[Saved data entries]
────────────────────

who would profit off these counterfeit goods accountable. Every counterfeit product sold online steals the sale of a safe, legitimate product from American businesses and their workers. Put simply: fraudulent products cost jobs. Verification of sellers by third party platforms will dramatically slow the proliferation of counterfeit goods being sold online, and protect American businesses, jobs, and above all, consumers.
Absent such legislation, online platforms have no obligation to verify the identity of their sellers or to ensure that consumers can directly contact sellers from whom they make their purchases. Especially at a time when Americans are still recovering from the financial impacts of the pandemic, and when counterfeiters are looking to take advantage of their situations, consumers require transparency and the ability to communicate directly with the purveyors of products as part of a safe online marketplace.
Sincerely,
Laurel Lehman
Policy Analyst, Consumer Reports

────────────────────

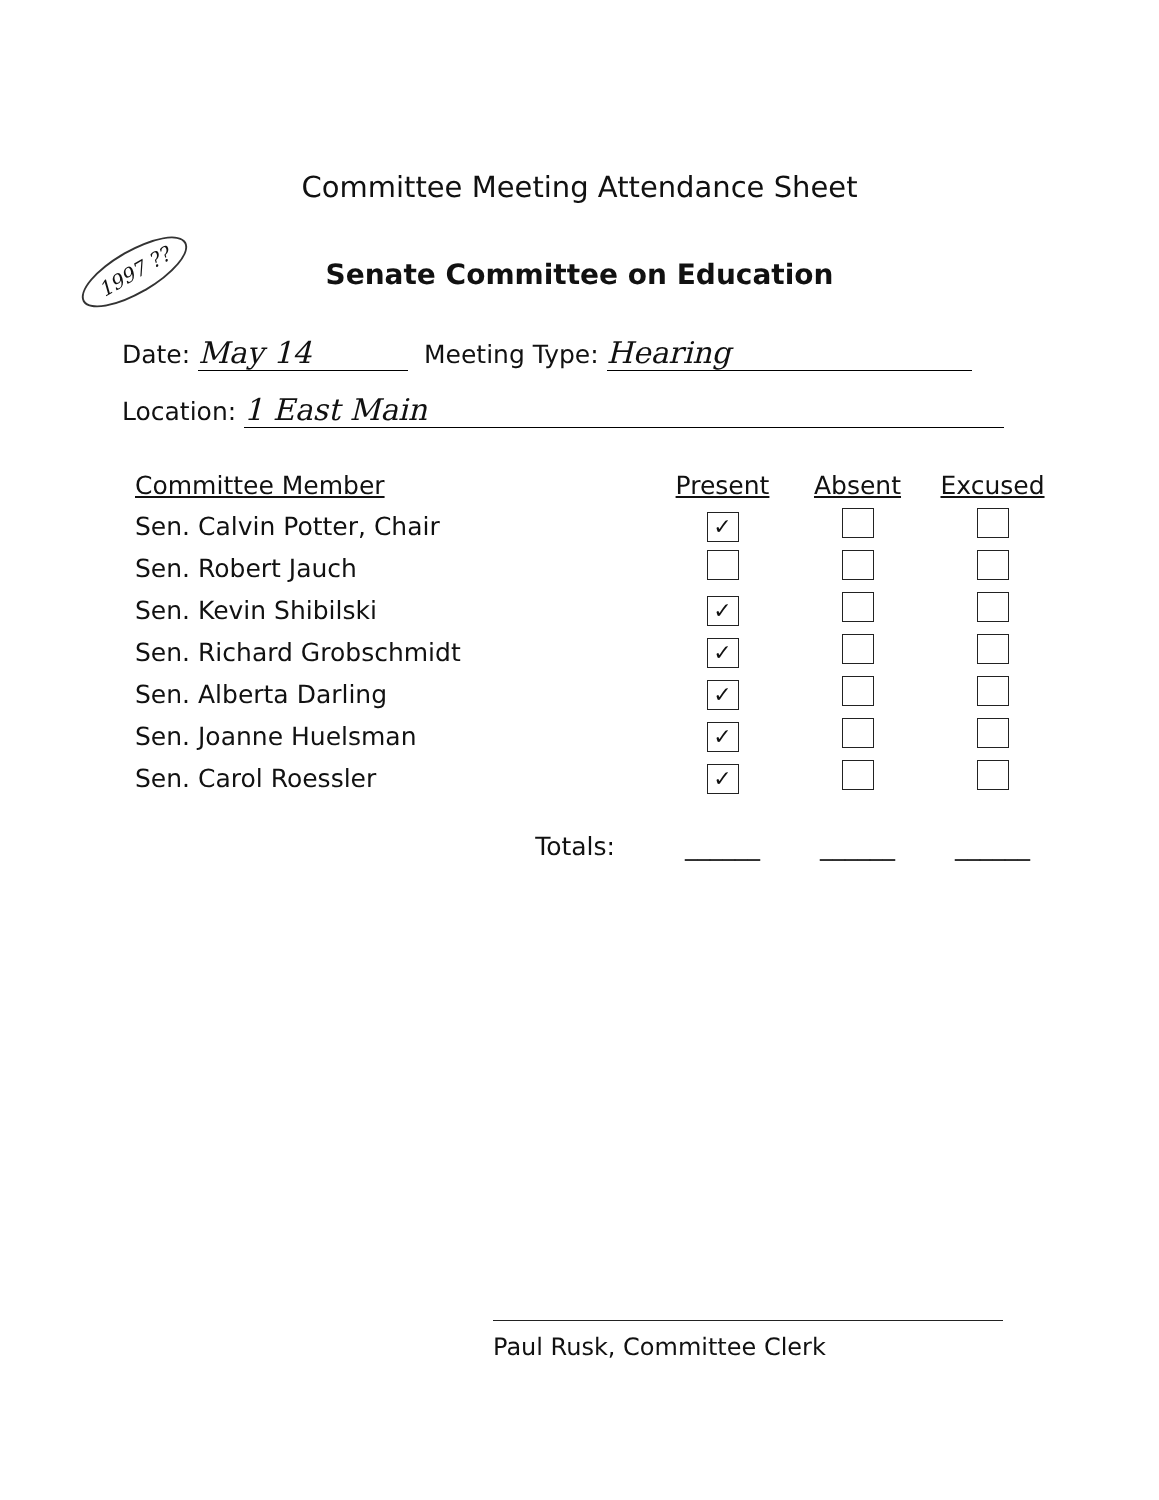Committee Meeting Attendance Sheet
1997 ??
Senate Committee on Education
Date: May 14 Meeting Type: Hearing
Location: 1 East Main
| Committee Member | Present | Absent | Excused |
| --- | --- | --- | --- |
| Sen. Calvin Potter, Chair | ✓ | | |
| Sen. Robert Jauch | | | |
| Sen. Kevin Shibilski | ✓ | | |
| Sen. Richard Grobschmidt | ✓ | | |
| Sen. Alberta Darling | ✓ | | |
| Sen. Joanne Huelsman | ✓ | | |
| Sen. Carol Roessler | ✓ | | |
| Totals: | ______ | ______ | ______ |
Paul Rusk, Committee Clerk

────────────────────

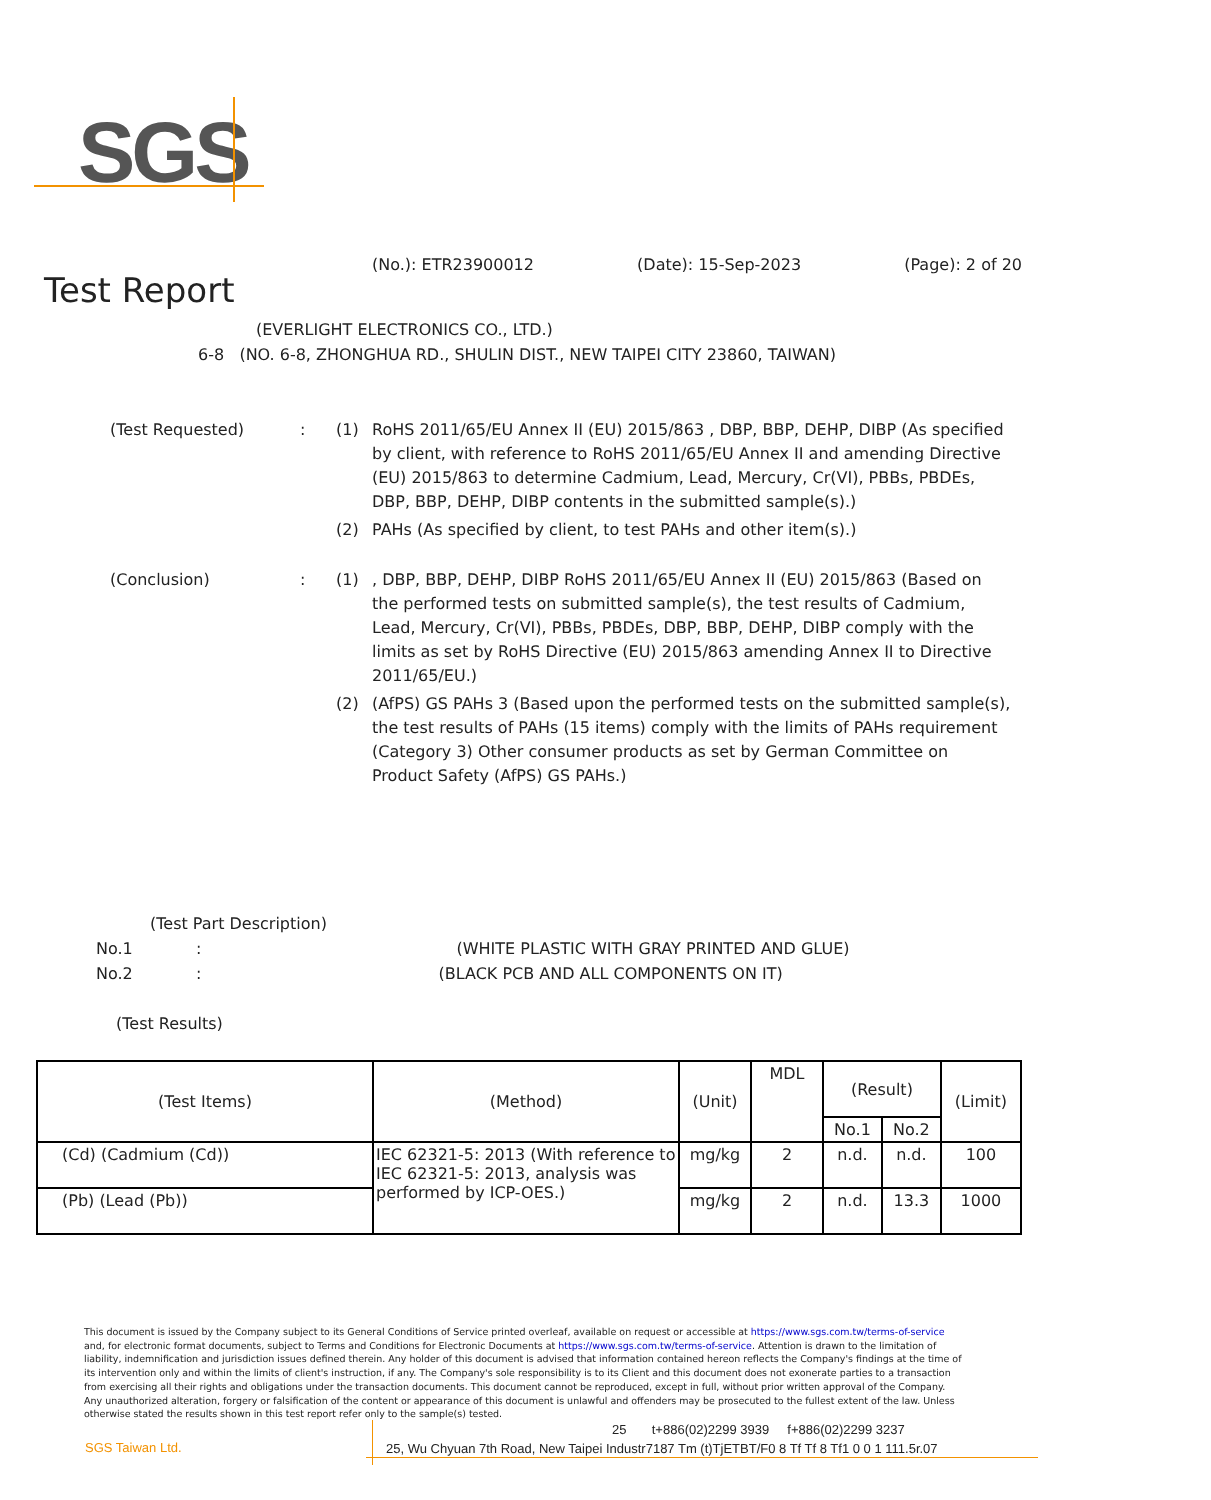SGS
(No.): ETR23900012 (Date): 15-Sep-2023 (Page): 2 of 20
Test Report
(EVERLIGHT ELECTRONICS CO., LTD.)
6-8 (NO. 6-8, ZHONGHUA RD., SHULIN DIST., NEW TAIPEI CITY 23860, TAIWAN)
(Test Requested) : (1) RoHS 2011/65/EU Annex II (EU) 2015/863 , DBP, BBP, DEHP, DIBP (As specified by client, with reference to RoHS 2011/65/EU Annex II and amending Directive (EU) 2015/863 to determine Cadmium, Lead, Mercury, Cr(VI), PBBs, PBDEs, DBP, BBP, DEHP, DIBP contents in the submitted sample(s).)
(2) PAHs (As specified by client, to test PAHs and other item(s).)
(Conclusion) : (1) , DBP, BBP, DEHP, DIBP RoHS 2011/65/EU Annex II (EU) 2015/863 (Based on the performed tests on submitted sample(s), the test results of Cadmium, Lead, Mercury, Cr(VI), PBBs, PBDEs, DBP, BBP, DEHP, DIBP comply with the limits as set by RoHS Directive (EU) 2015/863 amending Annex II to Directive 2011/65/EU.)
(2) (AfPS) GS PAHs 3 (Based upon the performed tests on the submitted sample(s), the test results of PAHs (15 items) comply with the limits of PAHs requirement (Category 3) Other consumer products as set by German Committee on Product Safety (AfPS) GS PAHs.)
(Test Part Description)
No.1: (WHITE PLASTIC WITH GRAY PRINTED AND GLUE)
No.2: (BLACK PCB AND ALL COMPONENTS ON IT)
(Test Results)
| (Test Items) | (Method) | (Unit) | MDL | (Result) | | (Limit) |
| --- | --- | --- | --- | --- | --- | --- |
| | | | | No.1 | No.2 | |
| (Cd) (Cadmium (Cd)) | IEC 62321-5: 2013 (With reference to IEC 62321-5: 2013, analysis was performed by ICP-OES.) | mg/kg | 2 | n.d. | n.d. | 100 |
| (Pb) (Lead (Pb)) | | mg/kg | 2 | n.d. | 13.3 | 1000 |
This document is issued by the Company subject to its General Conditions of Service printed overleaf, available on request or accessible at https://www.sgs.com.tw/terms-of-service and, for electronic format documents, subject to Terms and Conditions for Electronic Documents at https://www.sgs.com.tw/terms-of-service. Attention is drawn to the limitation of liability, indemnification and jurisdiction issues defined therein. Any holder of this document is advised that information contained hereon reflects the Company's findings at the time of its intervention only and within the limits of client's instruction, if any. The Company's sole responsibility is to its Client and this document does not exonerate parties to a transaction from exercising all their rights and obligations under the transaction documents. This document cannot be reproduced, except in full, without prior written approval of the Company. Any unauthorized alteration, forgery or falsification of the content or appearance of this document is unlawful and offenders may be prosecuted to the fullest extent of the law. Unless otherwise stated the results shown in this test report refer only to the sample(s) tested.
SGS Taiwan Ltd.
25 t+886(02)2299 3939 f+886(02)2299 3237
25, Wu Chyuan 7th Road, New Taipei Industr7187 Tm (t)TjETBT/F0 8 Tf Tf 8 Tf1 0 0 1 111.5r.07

────────────────────

Task directions:
Going back to the entries above, set down exactly the lines that begin at the one with "Huelsman | ✓ | | |" and end at the one with "Paul Rusk, Committee Clerk", both included, and nothing else.

Output for this task:
| Sen. Joanne Huelsman | ✓ | | |
| Sen. Carol Roessler | ✓ | | |
| Totals: | ______ | ______ | ______ |
Paul Rusk, Committee Clerk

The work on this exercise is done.